When public health and private healthcare work together, more can be accomplished in preventing tuberculosis (TB), says recent UNT Health Science Center graduate Armando Moreno, MPH ’18, Health Management and Policy.

Moreno had an opportunity to collaborate over the last year with another graduate of the UNTHSC School of Public Health while completing an internship at the North Texas Area Community Health Centers (NTACHC) patient care clinic in North Fort Worth.

The nonprofit NTACHC network operates three clinics in Fort Worth and Arlington, serving a primarily uninsured and underinsured population.

Northside Community Health Center, where Moreno worked, is located in the center of 13 federally designated, medically underserved census tracts in Tarrant County where a shortage of health professionals and services exists.

Partnering with UNTHSC alum Jessica Allen, MHA, who serves as Northside’s Manager of External Affairs, Moreno’s work represents a national CDC initiative to reduce TB risk and infection.

Since 2001, UNTHSC has served as one of 10 sites around the country focused on this effort through the CDC’s Tuberculosis Epidemiologic Studies Consortium (TBESC), led by Thad Miller, DrPH, MPH, Associate Professor, Health Behavior and Health Systems.

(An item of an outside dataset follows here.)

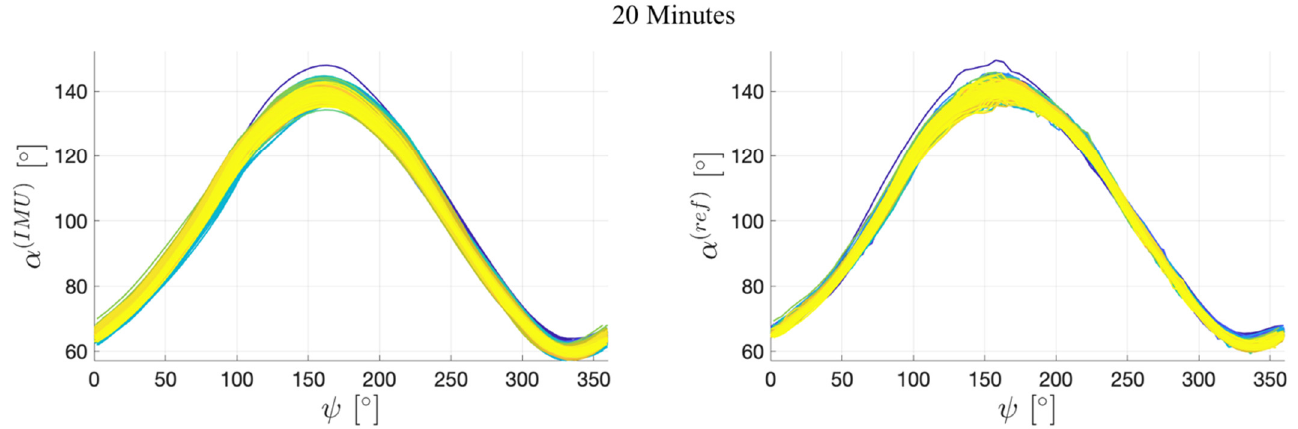
Figure 8. Knee joint angles obtained using the proposed IMU-based method and reference optical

Moreno’s goal was to build a connection between TBESC and NTACHC’s ongoing work serving Fort Worth’s underserved population.

“One of the biggest risks for TB infection in the U.S. comes from other countries where TB rates are especially prevalent. By working through clinics like Northside, which serves a high foreign-born population, it may be possible to identify risk factors early on, so that individuals with latent TB infection could receive treatment,” Moreno said. “Latent TB can remain hidden, or dormant, with no symptoms for years but can still present a potential risk to others.”

A model was created for administrative and clinical protocol on how to screen and manage care for patients showing latent TB indicators, and Moreno recently traveled to the CDC’s Atlanta headquarters with NTACHC representatives to present the results of this new program.

“We were able to show what can happen when private healthcare joins in collaboration on a public health goal,” Moreno said. “While a public health goal may be deemed as ‘the right thing to do,’ putting it into practice in the private sector, administratively and clinically, has aspects that may require additional costs, changes in coding and billing practices and more, presenting some challenges. So the discussion hinges on how to make it work.”

In sharing their presentation, “A view from the other side: A community provider’s perception of proactive TB prevention,” Moreno, Allen and Northside’s assistant director of nursing emphasized that an important early step in working together is for public health to understand the perspectives and incentives of providers and their agencies in order to partner more effectively.

Another UNTHSC public health student will be transitioning into Moreno’s role with the program this fall as he moves to San Antonio for medical school.